By Marynia Kruk – Wall Street Journal

Poland wants to re-legalize ritual slaughter, but with limits on what the country’s prime minister called the cruelest practices, after a legal challenge to the procedure to produce kosher and halal meat last year pitted the country’s powerful agriculture export industry against animal rights activists.

At present, the niche industry that generates billions of euros every year remains in legal limbo after a Constitutional Tribunal ruling last November. Prime Minister Donald Tusk said the government would draft changes to address concerns of both sides.

“We would like to ban laughter using rotating cages,” Mr. Tusk said. “The government will present Parliament with the proper modifications. Our proposal is systematic work to reduce the suffering of animals during slaughter.”

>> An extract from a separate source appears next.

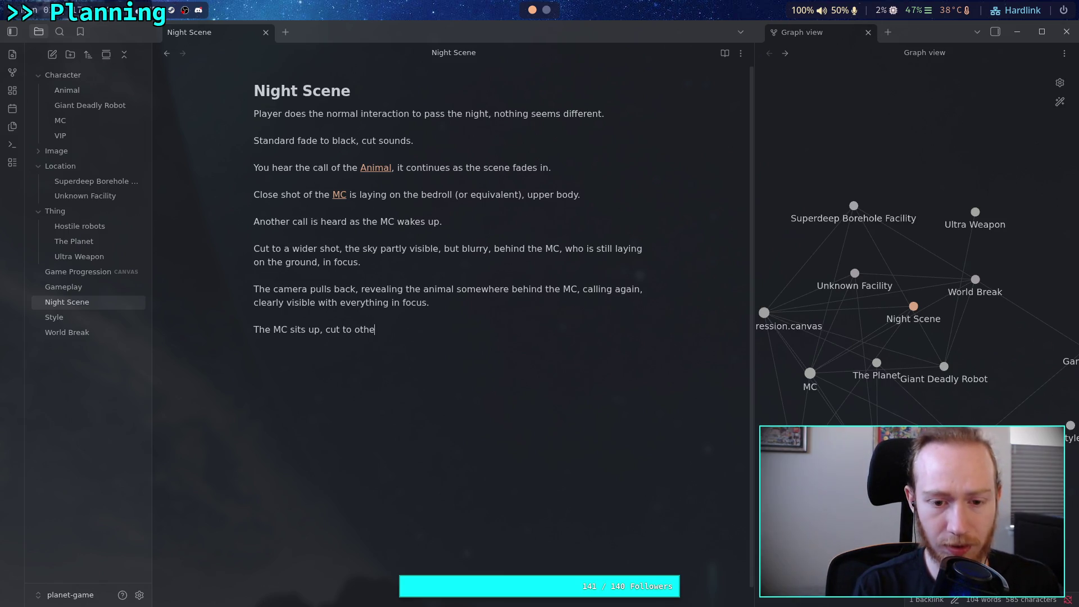
type("r side of the animal, ")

He added that Poland’s ritual slaughter legislation won’t diverge from the European Union’s directive which dictates that animals be stunned before slaughter, but allows states to make exemptions for religious reasons.

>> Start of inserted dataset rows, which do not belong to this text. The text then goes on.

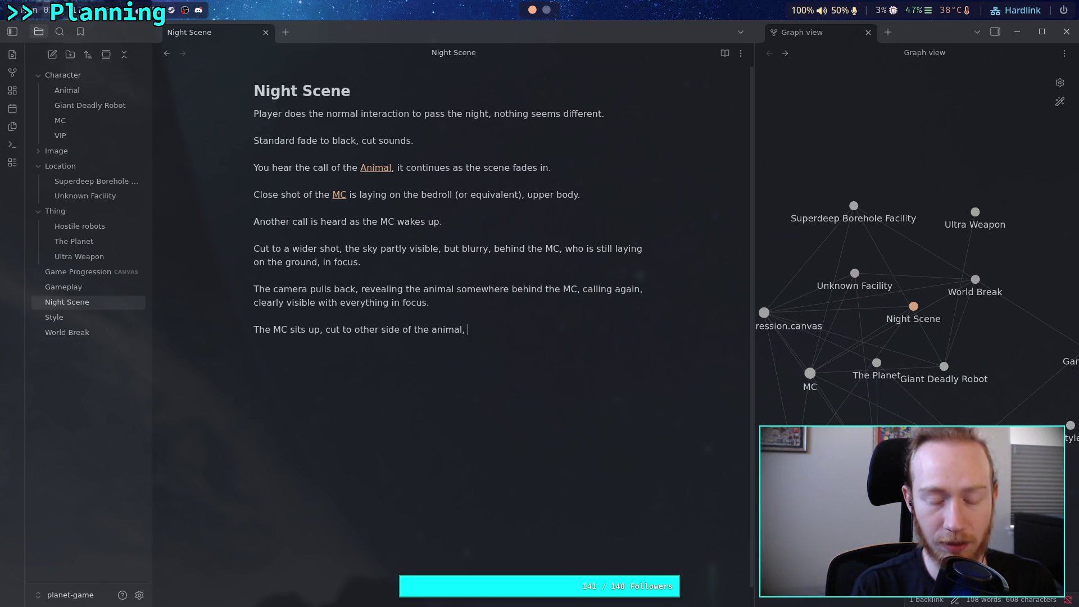
type("near the camera ")
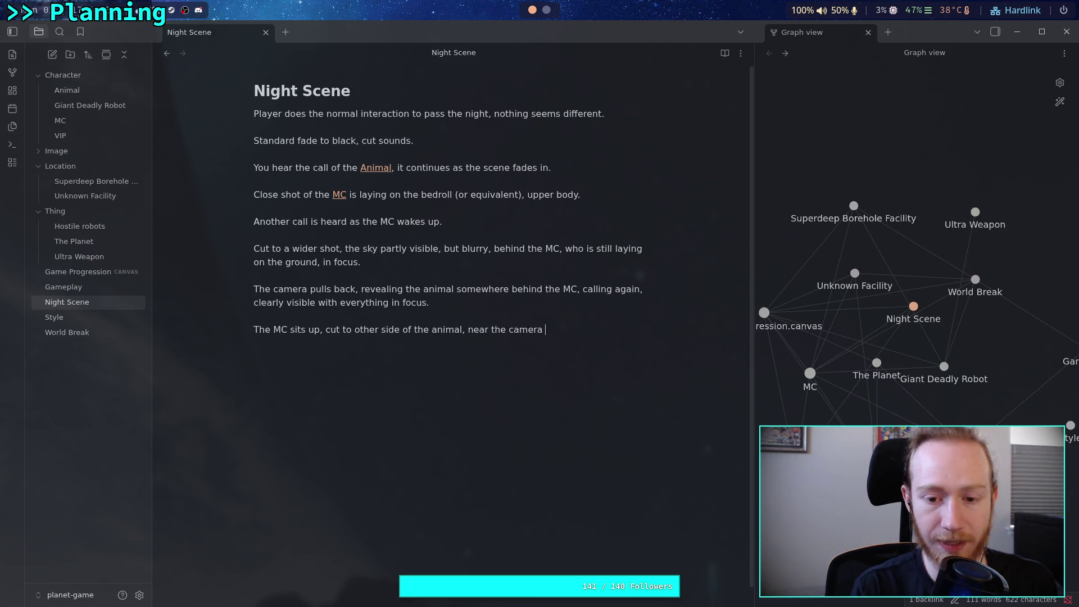
type("and ")
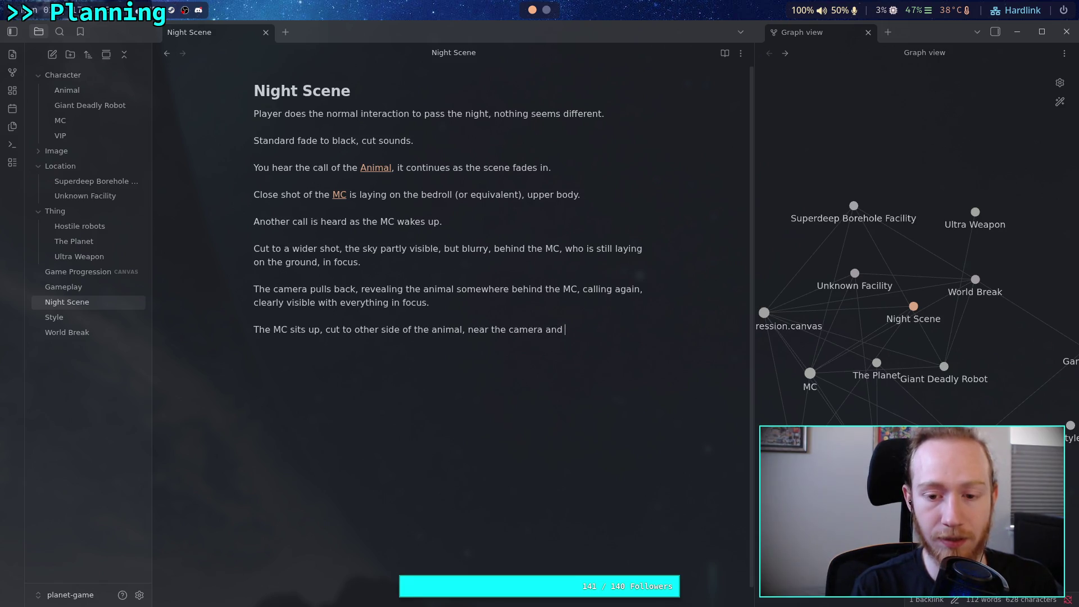
type("fully deta")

The government’s junior coalition partner, the Peasants’ Party, which counts Polish farmers among its constituents, is in favor of passing an amendment to allow the practice of slaughter without pre-stunning for religious traditions.

Since the Constitutional Tribunal ruling, the public debate in Poland has focused on the impact slaughterhouse closures would have on unemployment and lost export revenue rather than religious-versus-secular values, unlike the circumcision-ban ruling in Germany, or French and Swiss restrictions on head scarves and minarets. Many large companies in Poland are in the midst of multi-year lay-off programs of thousands of workers each.

Poland, an overwhelmingly Catholic country and an agricultural powerhouse, has tiny Jewish and Muslim communities, but the turnover of niche sector of halal and kosher abattoirs that export their production to countries like Israel and Turkey, as well as to western Europe, has been growing 20%-30% a year, said Witold Choinski, president of meat producer lobby group Polskie Mieso.

Poland exported 200,000 tons of beef and poultry produced in accordance with Jewish and Muslim practices in 2011, he said. “Exports of halal and kosher meat, also including lamb and goat, were worth one billion euros ($1.3 billion).”

“The meat production sector’s total turnover is 40 billion zlotys ($12.7 billion) and it employs 90,000-100,000 people,” he adds. “Several thousand people work in halal and kosher slaughterhouses in Poland,” he said.

The country’s Constitutional Tribunal found an Agricultural Ministry derogation exempting religious slaughter from the requirement of pre-stunning was non-compliant with the Polish Animal Protection Act. The ruling, which made ritual slaughter illegal from January 1, 2013, led to protests by religious communities.

“For Jews, moves against shechita [Jewish ritual slaughter] even subconsciously raise resistance,” said Chief Rabbi of Poland Michael Schudrich. “But as far as I can see this has nothing to do with the pre-war experience. It impacts on Jewish life, but it’s not about Jews.”

Polish halal and kosher meat has enjoyed a cost advantage because Poles don’t eat much beef, from any type of slaughter, removing domestic price pressure, and because its beef producers use the cheapest method, outdoor grazing, said Mr. Choinski of the meat lobby group. Poles prefer pork.

“Land is cheaper and there are regions of Poland with empty hilly land that can’t be used for much except grazing,” he says. “Also labor costs are lower here.”

Another factor facilitating kosher exports from Poland to Israel: many Israelis have family roots in Poland and speak Polish.

“As long as there are 1.8 billion Muslims, there will be a market for halal … and Poland should take advantage,” said Dr. Mohamed Salah Messikh, the chief executive of Halal Polska, whose company has seen its annual sales rising 30% annually.